When he left RADA he dreamt of performing Chekhov and Shakespeare to the masses but stage work never seemed to happen for the trained actor. “I think there was a bit of snobbery going on; theatre was mainly for the middle classes. I probably fitted into certain types of productions. For whatever reason it just didn’t happen for me.”
But when one door closes another door opens, and luckily the phone never stopped ringing with TV and film jobs; he has worked ever since, most notably as Phil.
Playing one character for so long has been a pleasure rather than a problem and he rejects the notion of typecasting, merely accepting some people lend themselves to particular roles.
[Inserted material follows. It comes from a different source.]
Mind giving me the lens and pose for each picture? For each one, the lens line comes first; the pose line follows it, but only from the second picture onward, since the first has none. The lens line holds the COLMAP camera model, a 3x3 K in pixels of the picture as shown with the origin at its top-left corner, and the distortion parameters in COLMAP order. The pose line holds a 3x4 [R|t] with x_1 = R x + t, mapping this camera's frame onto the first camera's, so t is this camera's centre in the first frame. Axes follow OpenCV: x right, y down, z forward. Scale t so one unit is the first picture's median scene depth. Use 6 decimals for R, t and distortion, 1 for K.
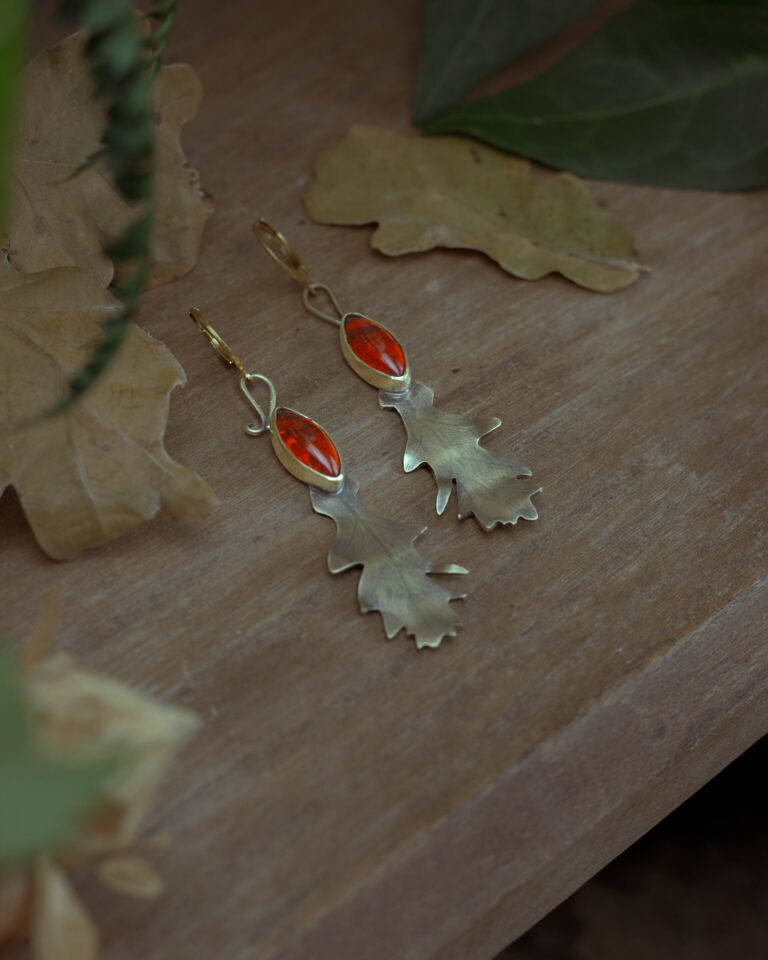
lens RADIAL K [[2933.2, 0, 384.0], [0, 2933.2, 480.0], [0, 0, 1]] dist [-0.048481, -2.279334]
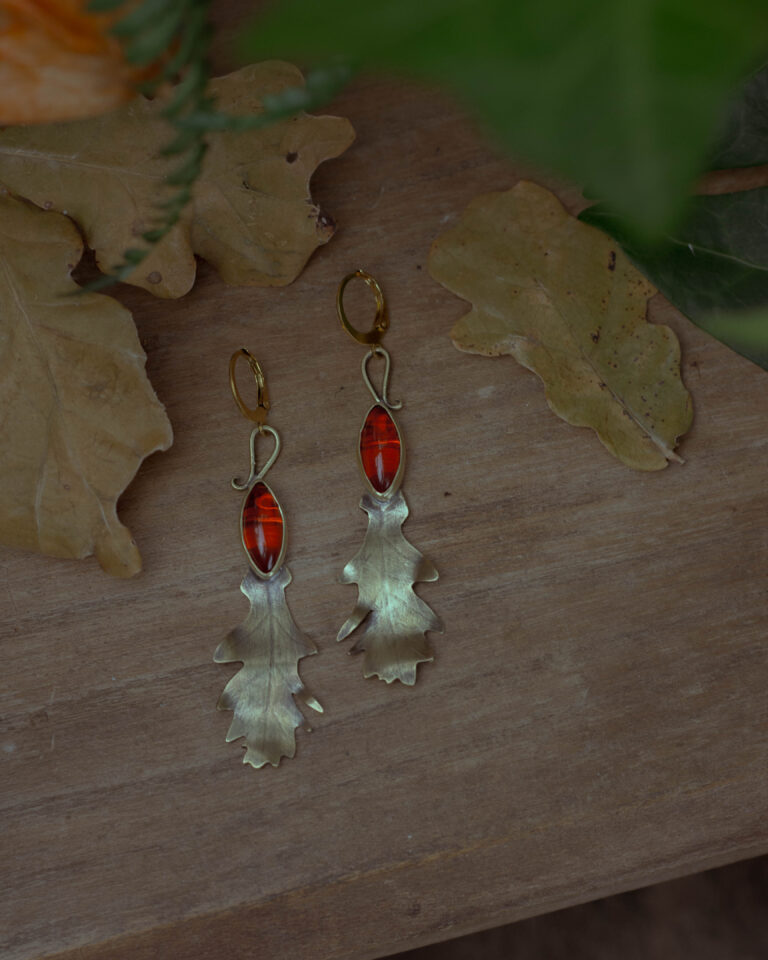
lens RADIAL K [[2933.2, 0, 384.0], [0, 2933.2, 480.0], [0, 0, 1]] dist [-0.048481, -2.279334]
pose [[0.866163, 0.450315, -0.216744, 0.240388], [-0.323972, 0.836164, 0.442574, -0.521219], [0.380531, -0.313122, 0.870144, 0.057431]]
“I’ve said it before and I’ll say it ‘til I won’t be able to stop it, I’ve played a lot of characters and they’ve all been called Phil.”
He went on: “I’ve never played a ‘goodie’ once. I mean I look like a bad boy, my voice is quite strong. Just naturally how you get… not typecast, but cast.”
Naturally the topic of EastEnders and Phil’s extreme storylines crop up and I discovered the actor will go to great lengths to get a plot line perfect.
“When I did the crack story I spent a night with two crack guys. These two guys took crack, and I watched them, so I did my research.”
Although he describes panto as a ‘welcome relief’ from the regimented yet chaotic world of filming on the Walford set, the actor’s ‘research’ does not get forgotten when it comes to more relaxed roles.
“For me it’s not like any other acting job when you’re doing panto. There’s three elements that I like to bring: the character I’m playing on screen, who I really am, and the panto character I’m playing - it’s an amalgam of those three personas.”
Away from the Arena stage this Christmas, he is looking forward to exploring all the city’s restaurants have to offer with his family: “I love my food, my particular passion is seafood.”
Foodie, thespian, market trader – is there anything he can’t do? Apparently not, as he also offers to write an article for the Herts Advertiser before he leaves in the New Year.
And so we wrap up our interview, and I leave him to join rehearsals and become the villain once more.
He’s never played a ‘goodie’ but as I watched him cheerily sing Fleshcreep’s revised Happy lyrics and proudly show me his ominous panto outfit, I figured maybe he doesn’t want to.
The pantomime opens tonight at the Alban Arena.